- _Description of the task_
Throughout the listing that follows, find each line with the word "lines" and copy it.

=== Begin Enclosure ===

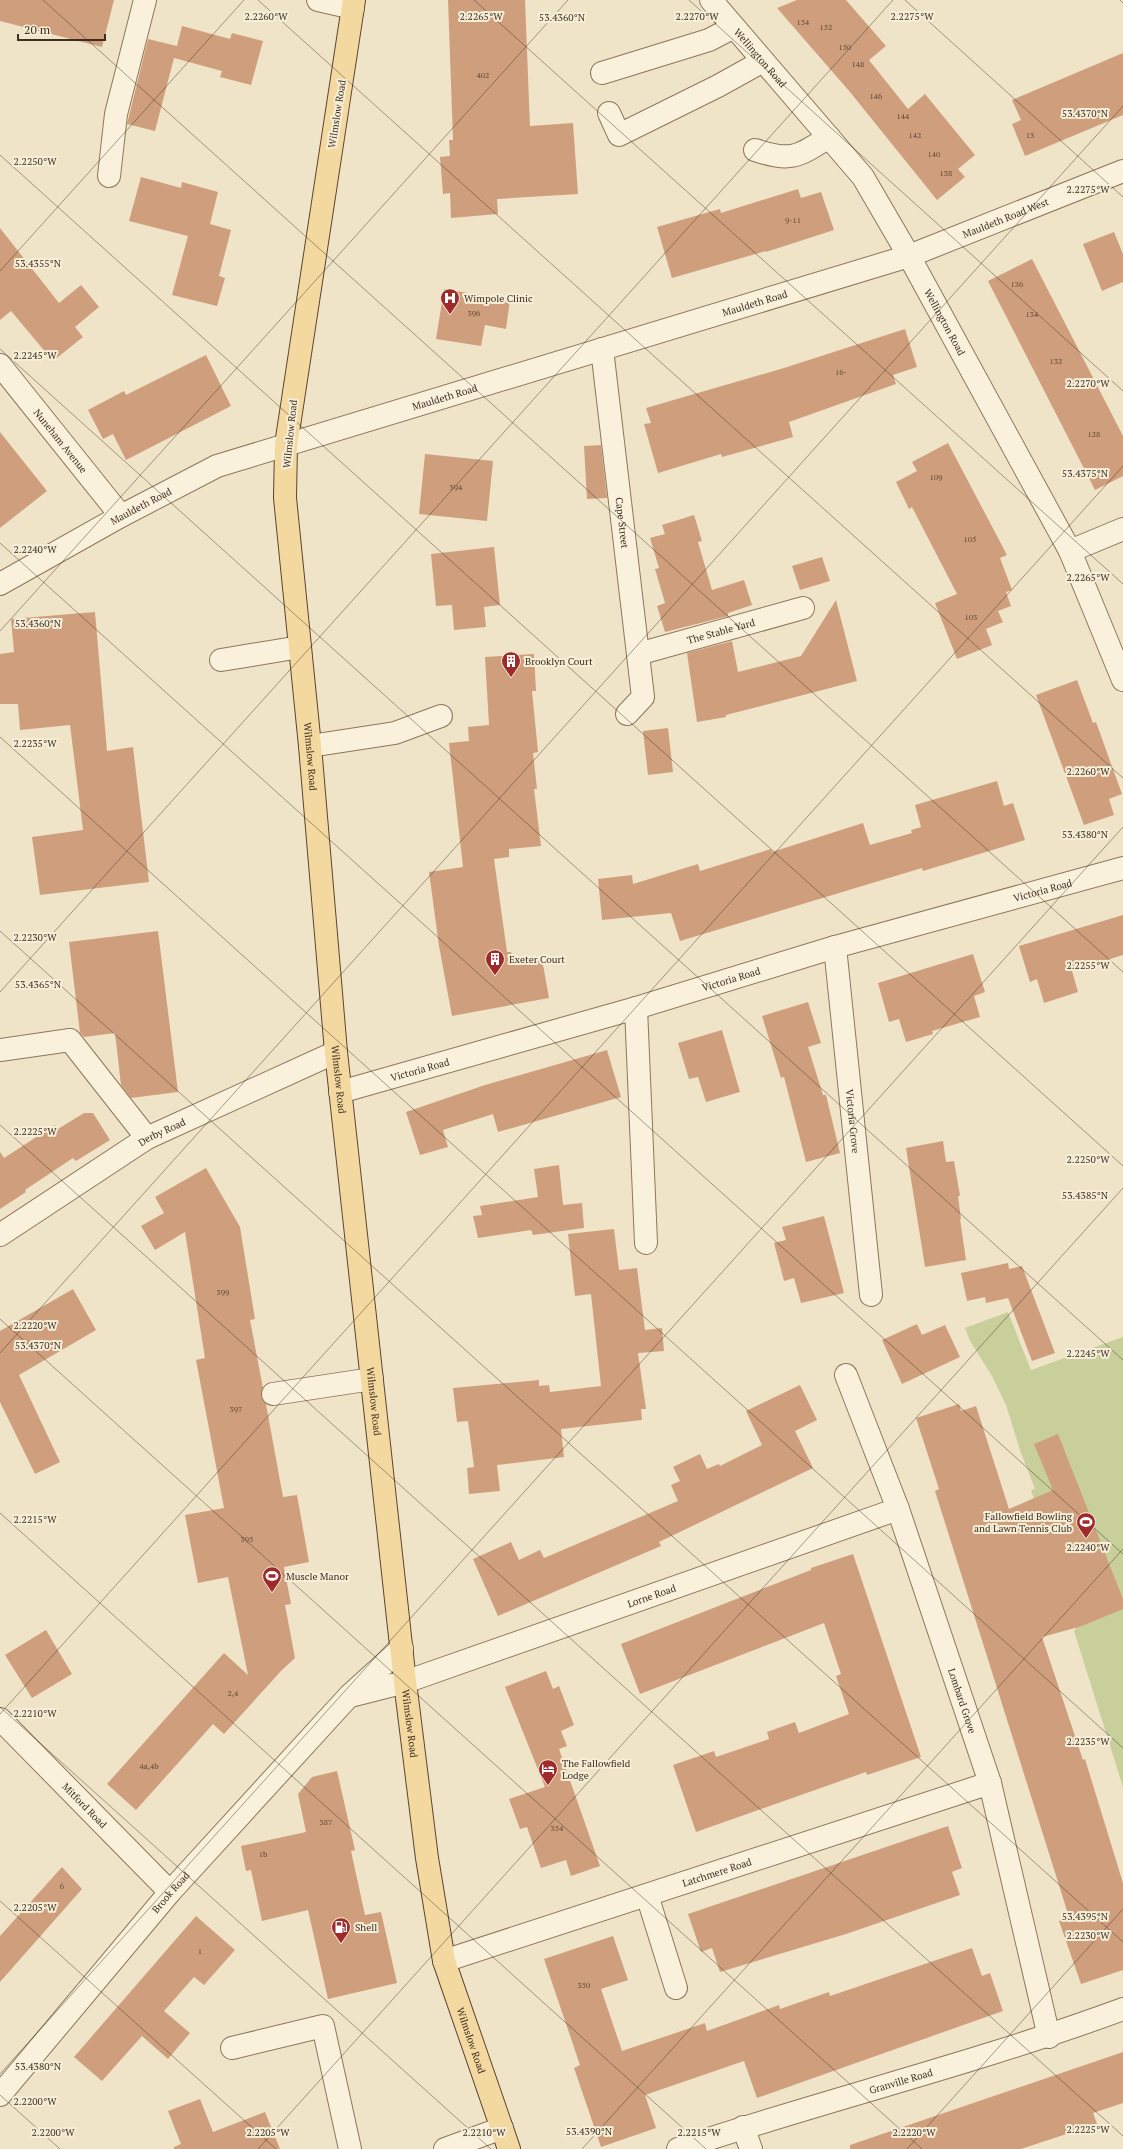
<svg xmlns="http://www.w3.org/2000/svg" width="1123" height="2149" viewBox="0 0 1123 2149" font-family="'PT Serif',serif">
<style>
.green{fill:#c9cf9b}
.building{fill:#cf9f7d}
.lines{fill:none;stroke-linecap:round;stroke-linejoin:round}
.minor-casing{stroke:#8d765c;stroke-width:24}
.major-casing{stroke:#5b4430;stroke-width:24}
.minor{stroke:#faf1dc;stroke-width:22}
.major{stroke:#f3d9a0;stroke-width:22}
.ticks{fill:none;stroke:#3d2e20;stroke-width:1;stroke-opacity:0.45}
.labels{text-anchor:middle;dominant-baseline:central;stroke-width:4;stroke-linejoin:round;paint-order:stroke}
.number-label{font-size:8px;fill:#624a37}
.street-label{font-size:10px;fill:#3d2e20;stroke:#f7eed8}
.poi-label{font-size:10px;fill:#3d2e20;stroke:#f7eed8;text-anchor:start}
.ticks-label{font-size:10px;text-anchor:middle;fill:#3d2e20;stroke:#f7eed8;stroke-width:4;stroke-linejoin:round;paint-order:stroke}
</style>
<rect width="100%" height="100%" fill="#f0e4c8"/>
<path class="green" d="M1008,1312L1031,1370L1123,1337V1787L1074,1631L1076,1629L1066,1606L1031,1490L1035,1489L1021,1453L1006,1405L992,1376L970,1341L965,1328Z"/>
<path class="building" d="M0,0H114L102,47L0,21Z
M448,0H525L530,126L573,123L578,194L497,199L498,214L451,218L450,193L443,194L440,157L450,156L449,140H453Z
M797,0H846L886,46L869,60L908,109L925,94L975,155L958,169L965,177L937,200L850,92L777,8Z
M182,26L230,39L232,33L263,41L251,85L220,77L222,71L174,58L155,131L127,124L148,39L177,46L175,54Z
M1123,53V115L1025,156L1012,124L1021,120L1012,100Z
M141,177L181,188L182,182L218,192L210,224L231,230L219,276L225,278L217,306L172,295L188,236L129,221Z
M798,189L801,198L821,192L834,230L766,252V251L672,278L657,227L720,209L721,213Z
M0,228L59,303L81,285L99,307L75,327L83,337L53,361L11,311L0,320Z
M1114,232L1123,254V282L1102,291L1083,244Z
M1032,259L1123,436V476L1095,490L988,281Z
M444,289L510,300L506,329L485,325L481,346L436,339Z
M905,329L917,367L893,375L896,384L789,422L793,437L722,457L721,454L658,473L644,424L651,423L646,408L784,368Z
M206,355L231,406L126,460L113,434L103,439L88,410L124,391L126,395Z
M0,432L47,491L0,528Z
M948,443L1007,555L1000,558L1012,590L1006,592L1011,606L998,611L1003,622L986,629L992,645L957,659L935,603L957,594L912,507L909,509L896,482L917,471L912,462Z
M601,445L607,498L587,499L584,446Z
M425,454L493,461L487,521L419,514Z
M694,515L702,541L698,542L712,590L744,580L752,605L728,613V616L665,632L657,606L665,603L655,569L659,568L650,538L665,534L662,525Z
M494,547L500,605L484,607L486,627L454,630L452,605L436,606L431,554Z
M822,557L830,581L800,590L792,566Z
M836,600L857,681L726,715V717L697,722L687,653L732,641L738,672L801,656Z
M95,612L107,751L133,747L149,882L40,895L32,837L83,830L70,725L20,730L18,704H0V654L14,652L11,619Z
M534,654L536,691H532L538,752L533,753L537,789H534L541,846L509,849V857L494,859L507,952H511L514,964L542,959L549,998L452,1016L439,946L429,872L463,867L449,743L469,741L468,727L489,725L485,657Z
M1077,680L1093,723L1096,722L1122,794L1109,799L1114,815L1084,825L1036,695Z
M668,728L673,772L648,775L643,731Z
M997,781L1004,806L1013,803L1025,840L923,871L922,868L680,941L671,913L602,920L598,879L632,875L633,884L698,864L700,871L771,849L772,852L863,823L870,845L912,833L911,830L921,827L915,805Z
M1123,915V955L1072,971L1078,992L1044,1003L1037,979L1030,982L1019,946Z
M158,931L178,1092L131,1098L121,1085L115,1033L84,1037L80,1033L69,942Z
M973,954L985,992L974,996L980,1017L932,1031L933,1034L906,1042L899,1019L889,1022L878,983Z
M808,1002L821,1043L808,1047L823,1095H826L840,1153L806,1162L784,1077L781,1078L762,1016Z
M722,1030L740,1092L706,1102L698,1077L689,1079L678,1043Z
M607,1050L621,1097L498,1132L493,1114L443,1130L448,1147L420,1155L406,1112L485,1085Z
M84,1113H93L110,1140L76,1161L73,1158L25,1190L26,1192L0,1209V1152L4,1158L55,1125L58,1129Z
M943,1141L946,1162L954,1161L960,1196H958L961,1219H960L966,1260L925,1267L906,1148Z
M559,1165L563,1205L582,1203L584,1228L533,1235L531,1230L478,1238L473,1216L482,1215L480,1206L538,1197L534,1169Z
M206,1168L240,1227L255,1319L250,1320L263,1388L261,1396L266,1404L283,1497L297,1495L309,1562L284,1567L291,1604L285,1605L295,1658L281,1671L224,1734L213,1724L136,1810L107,1784L224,1653L248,1675L228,1577L198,1583L185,1515L224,1508L196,1360L205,1358L185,1232L155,1250L141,1226L164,1213L155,1197Z
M824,1216L844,1293L801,1303L794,1278L784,1281L774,1243L786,1240L782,1227Z
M614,1229L619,1270L637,1268L645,1330L662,1328L664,1351L638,1353L646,1409H641L642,1420L561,1429L564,1457L497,1465L500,1491L469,1494L467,1468L474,1467L468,1421L457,1422L453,1388L539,1380V1386L549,1385L550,1392L601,1386L591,1294L575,1296L568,1234Z
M1008,1263L1009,1269L1022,1266L1055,1353L1032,1361L1008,1298L986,1303L985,1297L967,1301L961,1273Z
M73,1289L96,1330L19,1375L60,1462L35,1474L0,1402V1331Z
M917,1324L922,1335L945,1325L960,1357L902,1384L882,1340Z
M800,1385L817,1420L795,1431L813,1468L659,1542L661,1546L498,1616L473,1559L511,1542L519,1560L540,1550L544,1558L678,1501L671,1485L680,1481L673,1467L700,1454L707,1469L719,1464L720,1466L762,1445L746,1411Z
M959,1404L961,1411L976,1406L1009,1509L1053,1490L1034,1444L1058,1434L1123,1599V1609L1082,1626L1042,1637L1083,1760L1085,1759L1123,1883V1970L1081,1984L1059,1921L1069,1917L935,1491L939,1489L916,1418Z
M853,1554L921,1757L867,1775L866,1772L696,1832L673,1765L714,1751L716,1757L769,1739L767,1732L795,1722L799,1733L849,1714L836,1676L841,1674L824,1623L640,1694L621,1644L811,1570V1568Z
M46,1630L72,1674L32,1698L5,1655Z
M546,1671L553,1689L559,1686L574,1725L561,1731L567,1746L559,1749L600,1866L571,1876L566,1860L541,1868L527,1827L520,1829L509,1799L545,1787L505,1687Z
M337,1771L355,1850L351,1851L365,1915L381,1912L397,1983L328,1999L308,1910L262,1921L251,1870L246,1871L241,1846L306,1832L298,1794L312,1777Z
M948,1826L962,1868L952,1872L960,1895L846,1934L720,1972L712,1948L701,1952L688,1914Z
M62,1867L82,1889L0,1982V1936Z
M196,1916L235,1950L204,1985L194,1977L164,2011L190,2033L168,2059L142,2036L102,2081L74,2057Z
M613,1936L628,1980L601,1989L622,2051L705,2023L707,2031L779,2005L780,2009L829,1992L830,1996L972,1948L982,1976L990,1973L1003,2011L757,2098L744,2061L645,2095L656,2128L601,2147L574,2068L580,2065L544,1959Z
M1123,2052V2103L1093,2113L1097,2124L1021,2149H850V2145Z
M200,2099L213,2132L265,2112L280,2149H174V2147L181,2144L168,2111Z"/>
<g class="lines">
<defs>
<g id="minor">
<path d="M318,0L353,8"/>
<path id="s1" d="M711,0L863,177L909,256L1070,551L1123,680"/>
<path d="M602,73L709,40L734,27"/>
<path d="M609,113L619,135L718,86L763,61"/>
<path d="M755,150C792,162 797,157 829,137"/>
<path d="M109,176L116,114L145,0"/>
<path id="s2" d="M602,349L643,697L627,714"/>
<path id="s3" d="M0,365L121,516"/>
<path d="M1070,551L1123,529"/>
<path id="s4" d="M0,584L121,516L217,466L909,256L1123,171"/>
<path id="s5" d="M638,654L803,608"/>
<path d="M221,660L300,647"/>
<path d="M310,746L395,733L441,716"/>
<path id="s6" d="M835,947L871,1295"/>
<path d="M636,1008L646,1243"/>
<path d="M0,1050L70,1040L147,1138"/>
<path id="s7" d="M340,1092L636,1008L835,947L1123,868"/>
<path id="s8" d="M0,1235L147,1138L336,1052"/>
<path id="s9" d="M846,1375L898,1509L990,1783L1049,2037"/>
<path d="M273,1394L372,1379"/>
<path id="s10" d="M350,1696L405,1682L898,1509"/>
<path id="s11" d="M0,1719L170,1892"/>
<path d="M647,1895L676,1988"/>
<path id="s12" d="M444,1961L990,1783"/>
<path d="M232,2048L323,2026L350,2149"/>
<path id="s13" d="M0,2095L170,1892L349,1696L402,1648"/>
<path d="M743,2127L751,2149"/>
<path d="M445,2149L502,2128"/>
<path id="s14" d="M678,2149C825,2100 977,2063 1123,2009"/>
</g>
<g id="major">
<path id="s15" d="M354,0L286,445L285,498L310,746L336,1052L405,1682L427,1858L444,1961L509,2149"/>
</g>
</defs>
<use href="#minor" class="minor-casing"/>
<use href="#major" class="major-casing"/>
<use href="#minor" class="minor"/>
<use href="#major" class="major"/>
</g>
<path class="ticks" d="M43,0L1123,972M258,0L1123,778M474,0L1123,584M689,0L1123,391M905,0L1123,197M1120,0L1123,3M0,155L1123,1166M0,271L244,0M0,349L1123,1360M0,543L1123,1554M0,631L568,0M0,737L1123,1748M0,931L1123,1942M0,992L893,0M0,1125L1123,2136M0,1319L922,2149M0,1353L1123,106M0,1513L706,2149M0,1707L491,2149M0,1714L1123,466M0,1901L276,2149M0,2074L1123,827M0,2095L60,2149M258,2149L1123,1188M582,2149L1123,1549M907,2149L1123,1909"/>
<defs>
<symbol id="hospital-pin" viewBox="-11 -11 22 30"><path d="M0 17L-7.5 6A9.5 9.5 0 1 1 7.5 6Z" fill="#9e2a2b" stroke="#f7eed8"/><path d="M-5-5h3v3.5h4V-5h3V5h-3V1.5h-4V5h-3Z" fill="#fff"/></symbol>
<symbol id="building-pin" viewBox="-11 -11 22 30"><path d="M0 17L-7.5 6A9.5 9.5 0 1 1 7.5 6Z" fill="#9e2a2b" stroke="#f7eed8"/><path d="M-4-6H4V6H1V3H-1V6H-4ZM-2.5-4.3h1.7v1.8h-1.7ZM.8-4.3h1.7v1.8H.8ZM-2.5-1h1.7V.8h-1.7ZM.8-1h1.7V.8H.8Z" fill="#fff"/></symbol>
<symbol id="stadium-pin" viewBox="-11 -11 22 30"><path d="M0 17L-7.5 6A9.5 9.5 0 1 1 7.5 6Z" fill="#9e2a2b" stroke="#f7eed8"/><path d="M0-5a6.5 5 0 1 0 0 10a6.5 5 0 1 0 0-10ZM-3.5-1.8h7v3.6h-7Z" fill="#fff"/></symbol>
<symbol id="hotel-pin" viewBox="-11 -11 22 30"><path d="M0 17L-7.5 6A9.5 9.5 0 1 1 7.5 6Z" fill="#9e2a2b" stroke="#f7eed8"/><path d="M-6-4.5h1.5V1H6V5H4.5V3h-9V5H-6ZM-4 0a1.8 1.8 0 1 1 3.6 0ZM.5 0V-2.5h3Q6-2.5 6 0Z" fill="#fff"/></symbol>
<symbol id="fuel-pin" viewBox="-11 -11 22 30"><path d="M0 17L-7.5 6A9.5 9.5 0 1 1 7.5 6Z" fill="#9e2a2b" stroke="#f7eed8"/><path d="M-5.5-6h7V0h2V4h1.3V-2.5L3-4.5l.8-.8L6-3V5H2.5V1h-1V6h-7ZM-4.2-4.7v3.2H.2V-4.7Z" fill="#fff"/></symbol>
</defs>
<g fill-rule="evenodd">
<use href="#hospital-pin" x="439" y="287" width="22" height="30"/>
<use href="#building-pin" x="500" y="650" width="22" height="30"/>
<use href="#building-pin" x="484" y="948" width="22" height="30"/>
<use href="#stadium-pin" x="1075" y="1511" width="22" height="30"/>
<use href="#stadium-pin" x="261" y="1565" width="22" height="30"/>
<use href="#hotel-pin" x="537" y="1758" width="22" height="30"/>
<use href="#fuel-pin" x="330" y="1916" width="22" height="30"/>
</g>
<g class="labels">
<g class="number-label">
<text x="803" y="22">154</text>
<text x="826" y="27">152</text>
<text x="845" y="47">150</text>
<text x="858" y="64">148</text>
<text x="483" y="75">402</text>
<text x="876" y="96">146</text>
<text x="903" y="116">144</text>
<text x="915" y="135">142</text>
<text x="1030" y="135">13</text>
<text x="934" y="154">140</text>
<text x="946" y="173">138</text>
<text x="793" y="220">9-11</text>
<text x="1017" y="284">136</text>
<text x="474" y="313">396</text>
<text x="1032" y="314">134</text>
<text x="1056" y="361">132</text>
<text x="841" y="372">16-</text>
<text x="1094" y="434">128</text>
<text x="936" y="477">109</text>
<text x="456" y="487">394</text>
<text x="970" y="539">105</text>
<text x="971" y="617">103</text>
<text x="223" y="1292">399</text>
<text x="236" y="1409">397</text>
<text x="247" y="1539">395</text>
<text x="233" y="1693">2,4</text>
<text x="149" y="1766">4a,4b</text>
<text x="326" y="1822">387</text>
<text x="557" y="1828">354</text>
<text x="263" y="1854">1b</text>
<text x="62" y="1886">6</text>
<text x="200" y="1951">1</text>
<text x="584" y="1985">350</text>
</g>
<g class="street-label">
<text stroke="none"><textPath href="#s1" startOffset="76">Wellington Road</textPath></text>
<text transform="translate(337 114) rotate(-81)">Wilmslow Road</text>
<text stroke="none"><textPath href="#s4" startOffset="1074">Mauldeth Road West</textPath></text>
<text stroke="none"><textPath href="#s4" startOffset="809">Mauldeth Road</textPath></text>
<text stroke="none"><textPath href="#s1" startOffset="400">Wellington Road</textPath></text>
<text stroke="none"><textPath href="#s4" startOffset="485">Mauldeth Road</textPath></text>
<text transform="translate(290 434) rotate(-84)">Wilmslow Road</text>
<text stroke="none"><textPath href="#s3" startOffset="97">Nuneham Avenue</textPath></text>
<text stroke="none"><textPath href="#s4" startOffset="161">Mauldeth Road</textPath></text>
<text stroke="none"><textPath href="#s2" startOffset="175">Cape Street</textPath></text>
<text stroke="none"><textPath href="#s5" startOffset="86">The Stable Yard</textPath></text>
<text stroke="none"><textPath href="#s15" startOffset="763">Wilmslow Road</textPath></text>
<text stroke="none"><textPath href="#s7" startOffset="731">Victoria Road</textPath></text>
<text stroke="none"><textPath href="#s7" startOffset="407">Victoria Road</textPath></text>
<text stroke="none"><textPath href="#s7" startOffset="83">Victoria Road</textPath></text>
<text stroke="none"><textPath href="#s15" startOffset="1087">Wilmslow Road</textPath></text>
<text stroke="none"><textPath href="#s6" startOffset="175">Victoria Grove</textPath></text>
<text stroke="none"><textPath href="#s8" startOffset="192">Derby Road</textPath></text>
<text stroke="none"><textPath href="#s15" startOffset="1411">Wilmslow Road</textPath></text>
<text stroke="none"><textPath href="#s10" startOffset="318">Lorne Road</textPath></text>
<text stroke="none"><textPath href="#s9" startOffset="346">Lombard Grove</textPath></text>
<text stroke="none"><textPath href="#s15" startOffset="1735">Wilmslow Road</textPath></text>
<text stroke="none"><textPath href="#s11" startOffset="121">Mitford Road</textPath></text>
<text stroke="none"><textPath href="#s12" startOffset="287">Latchmere Road</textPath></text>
<text stroke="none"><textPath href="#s13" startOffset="265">Brook Road</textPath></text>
<text stroke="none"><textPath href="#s15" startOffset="2059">Wilmslow Road</textPath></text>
<text stroke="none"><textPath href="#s14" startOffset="233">Granville Road</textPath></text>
</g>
<g class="poi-label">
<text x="464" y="298">Wimpole Clinic</text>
<text x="525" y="661">Brooklyn Court</text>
<text x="509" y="959">Exeter Court</text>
<text x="1072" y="1516" text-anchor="end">Fallowfield Bowling<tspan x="1072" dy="12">and Lawn Tennis Club</tspan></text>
<text x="286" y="1576">Muscle Manor</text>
<text x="562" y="1763">The Fallowfield<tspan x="562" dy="12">Lodge</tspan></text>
<text x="355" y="1927">Shell</text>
</g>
</g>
<g class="ticks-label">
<text x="481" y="20">2.2265°W</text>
<text x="266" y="20">2.2260°W</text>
<text x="697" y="20">2.2270°W</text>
<text x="912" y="20">2.2275°W</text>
<text x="562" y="21">53.4360°N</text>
<text x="1085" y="117">53.4370°N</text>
<text x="35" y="165">2.2250°W</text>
<text x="1088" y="193">2.2275°W</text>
<text x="38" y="267">53.4355°N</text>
<text x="35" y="359">2.2245°W</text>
<text x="1088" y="387">2.2270°W</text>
<text x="1085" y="477">53.4375°N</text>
<text x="35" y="553">2.2240°W</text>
<text x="1088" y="581">2.2265°W</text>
<text x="38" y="627">53.4360°N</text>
<text x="35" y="747">2.2235°W</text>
<text x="1088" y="775">2.2260°W</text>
<text x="1085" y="838">53.4380°N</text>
<text x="35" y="941">2.2230°W</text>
<text x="1088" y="969">2.2255°W</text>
<text x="38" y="988">53.4365°N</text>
<text x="35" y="1135">2.2225°W</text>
<text x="1088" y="1163">2.2250°W</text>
<text x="1085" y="1199">53.4385°N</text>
<text x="35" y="1329">2.2220°W</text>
<text x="38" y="1349">53.4370°N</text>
<text x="1088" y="1357">2.2245°W</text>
<text x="35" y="1523">2.2215°W</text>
<text x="1088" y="1551">2.2240°W</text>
<text x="35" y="1717">2.2210°W</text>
<text x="1088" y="1745">2.2235°W</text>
<text x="35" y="1911">2.2205°W</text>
<text x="1085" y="1920">53.4395°N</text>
<text x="1088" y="1939">2.2230°W</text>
<text x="38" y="2070">53.4380°N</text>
<text x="35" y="2105">2.2200°W</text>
<text x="1088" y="2133">2.2225°W</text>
<text x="589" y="2135">53.4390°N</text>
<text x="53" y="2136">2.2200°W</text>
<text x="268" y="2136">2.2205°W</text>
<text x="484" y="2136">2.2210°W</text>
<text x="699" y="2136">2.2215°W</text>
<text x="914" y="2136">2.2220°W</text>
</g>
<path d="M18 34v6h87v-6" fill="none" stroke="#3d2e20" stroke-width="2"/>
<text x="24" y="34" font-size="12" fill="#3d2e20" stroke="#f7eed8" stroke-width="3" paint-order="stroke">20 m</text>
</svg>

=== End Enclosure ===

- _Written response_
.lines{fill:none;stroke-linecap:round;stroke-linejoin:round}
<g class="lines">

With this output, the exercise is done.